### Document section
•••
For artists, the act of daydreaming is neither just a wandering mind nor being absentminded or distracted. Instead, daydreaming is a crucial habit they cultivate to stimulate their ideas.
Similarly, many entrepreneurs use daydreaming to feed their fantasies until they build empires that reach millions of people and generate billions of dollars. They set out to create work rich in imagination and fantasy.
Today, I’m giving you a tight excerpt of my upcoming book “How Creativity Rules The World: The Art and Business of Turning Your Ideas Into Gold” (HarperCollins).
I have condensed an entire chapter into a handful of paragraphs below.
At the end of every chapter, there is an Alchemy Lab section so you can take actionable steps from what you’ve learned in that chapter and adapt them to your life.
I have also cut in a third the Alchemy Lab in that chapter (I want you to read the whole book!) so you have an opportunity to think through these prompts until the book arrives.
Exploring The Realm of The Unconscious
The realm of the unconscious and dreams were some of Sigmund Freud’s chief preoccupations. Daydreaming also became a subject of his interest. While some of his theories have been challenged and his methods and conclusions disputed, he garnered enormous attention, and respect, for elaborating arguments that were completely novel.
In 1908, when he wrote a short essay titled “Creative Writers and Day-Dreaming,” the concept of creativity wasn’t as widely accepted as it is today, so he circumscribed his analysis to novels written by successful authors with mass appeal.
•••
### Source data
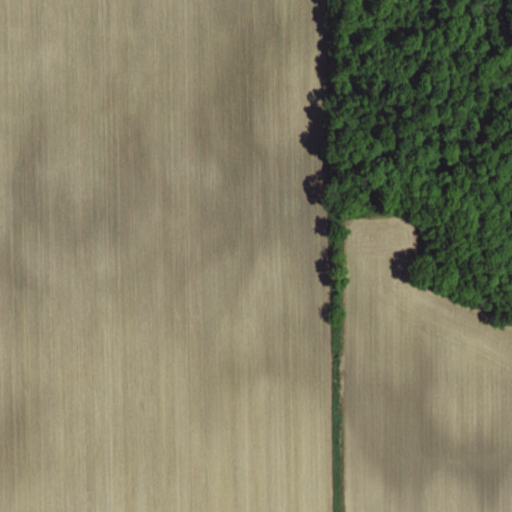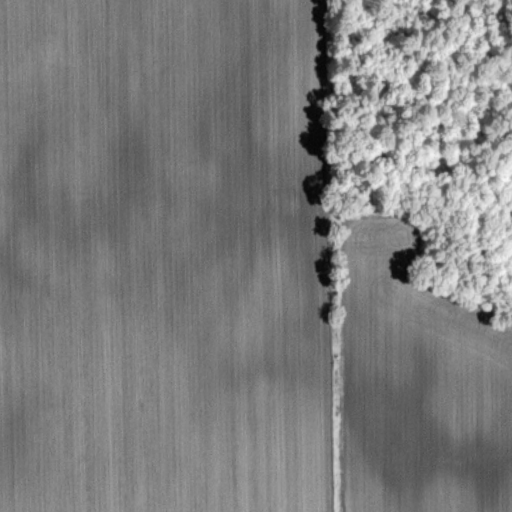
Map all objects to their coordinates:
•••
### Exercise instructions
Output the entire passage on daydreaming and creativity word for word. Nothing in the lines is needed here.

### Answer to this problem
For artists, the act of daydreaming is neither just a wandering mind nor being absentminded or distracted. Instead, daydreaming is a crucial habit they cultivate to stimulate their ideas.
Similarly, many entrepreneurs use daydreaming to feed their fantasies until they build empires that reach millions of people and generate billions of dollars. They set out to create work rich in imagination and fantasy.
Today, I’m giving you a tight excerpt of my upcoming book “How Creativity Rules The World: The Art and Business of Turning Your Ideas Into Gold” (HarperCollins).
I have condensed an entire chapter into a handful of paragraphs below.
At the end of every chapter, there is an Alchemy Lab section so you can take actionable steps from what you’ve learned in that chapter and adapt them to your life.
I have also cut in a third the Alchemy Lab in that chapter (I want you to read the whole book!) so you have an opportunity to think through these prompts until the book arrives.
Exploring The Realm of The Unconscious
The realm of the unconscious and dreams were some of Sigmund Freud’s chief preoccupations. Daydreaming also became a subject of his interest. While some of his theories have been challenged and his methods and conclusions disputed, he garnered enormous attention, and respect, for elaborating arguments that were completely novel.
In 1908, when he wrote a short essay titled “Creative Writers and Day-Dreaming,” the concept of creativity wasn’t as widely accepted as it is today, so he circumscribed his analysis to novels written by successful authors with mass appeal.